** START Record extracts **
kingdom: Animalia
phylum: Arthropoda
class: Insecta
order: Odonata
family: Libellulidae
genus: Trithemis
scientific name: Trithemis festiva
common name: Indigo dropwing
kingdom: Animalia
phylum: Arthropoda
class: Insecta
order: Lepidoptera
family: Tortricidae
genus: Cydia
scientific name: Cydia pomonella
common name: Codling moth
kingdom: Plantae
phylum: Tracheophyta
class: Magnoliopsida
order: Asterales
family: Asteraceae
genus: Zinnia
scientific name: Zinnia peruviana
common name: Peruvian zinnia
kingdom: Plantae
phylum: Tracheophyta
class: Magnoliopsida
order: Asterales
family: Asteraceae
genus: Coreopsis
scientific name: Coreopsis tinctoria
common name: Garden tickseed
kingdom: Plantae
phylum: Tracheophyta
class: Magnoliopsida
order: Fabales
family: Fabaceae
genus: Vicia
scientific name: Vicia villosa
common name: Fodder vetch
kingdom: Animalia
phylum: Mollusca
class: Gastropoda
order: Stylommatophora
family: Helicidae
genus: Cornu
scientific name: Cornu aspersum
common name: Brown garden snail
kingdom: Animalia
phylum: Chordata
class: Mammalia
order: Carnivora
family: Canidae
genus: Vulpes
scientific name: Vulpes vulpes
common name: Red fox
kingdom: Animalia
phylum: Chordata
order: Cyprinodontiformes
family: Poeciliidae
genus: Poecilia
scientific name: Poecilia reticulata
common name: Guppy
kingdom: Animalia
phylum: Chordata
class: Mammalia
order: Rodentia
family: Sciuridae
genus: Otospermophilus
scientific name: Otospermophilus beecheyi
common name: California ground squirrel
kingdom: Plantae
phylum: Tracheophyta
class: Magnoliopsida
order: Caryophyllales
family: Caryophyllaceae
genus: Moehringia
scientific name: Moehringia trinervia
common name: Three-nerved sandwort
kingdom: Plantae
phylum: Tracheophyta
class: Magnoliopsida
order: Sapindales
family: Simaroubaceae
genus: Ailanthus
** END Record extracts **
Write out the lines of the items above, starting with the line that contains "genus: Coreopsis" and continuing through the final line of the items, both included.

**Written answer:**
genus: Coreopsis
scientific name: Coreopsis tinctoria
common name: Garden tickseed
kingdom: Plantae
phylum: Tracheophyta
class: Magnoliopsida
order: Fabales
family: Fabaceae
genus: Vicia
scientific name: Vicia villosa
common name: Fodder vetch
kingdom: Animalia
phylum: Mollusca
class: Gastropoda
order: Stylommatophora
family: Helicidae
genus: Cornu
scientific name: Cornu aspersum
common name: Brown garden snail
kingdom: Animalia
phylum: Chordata
class: Mammalia
order: Carnivora
family: Canidae
genus: Vulpes
scientific name: Vulpes vulpes
common name: Red fox
kingdom: Animalia
phylum: Chordata
order: Cyprinodontiformes
family: Poeciliidae
genus: Poecilia
scientific name: Poecilia reticulata
common name: Guppy
kingdom: Animalia
phylum: Chordata
class: Mammalia
order: Rodentia
family: Sciuridae
genus: Otospermophilus
scientific name: Otospermophilus beecheyi
common name: California ground squirrel
kingdom: Plantae
phylum: Tracheophyta
class: Magnoliopsida
order: Caryophyllales
family: Caryophyllaceae
genus: Moehringia
scientific name: Moehringia trinervia
common name: Three-nerved sandwort
kingdom: Plantae
phylum: Tracheophyta
class: Magnoliopsida
order: Sapindales
family: Simaroubaceae
genus: Ailanthus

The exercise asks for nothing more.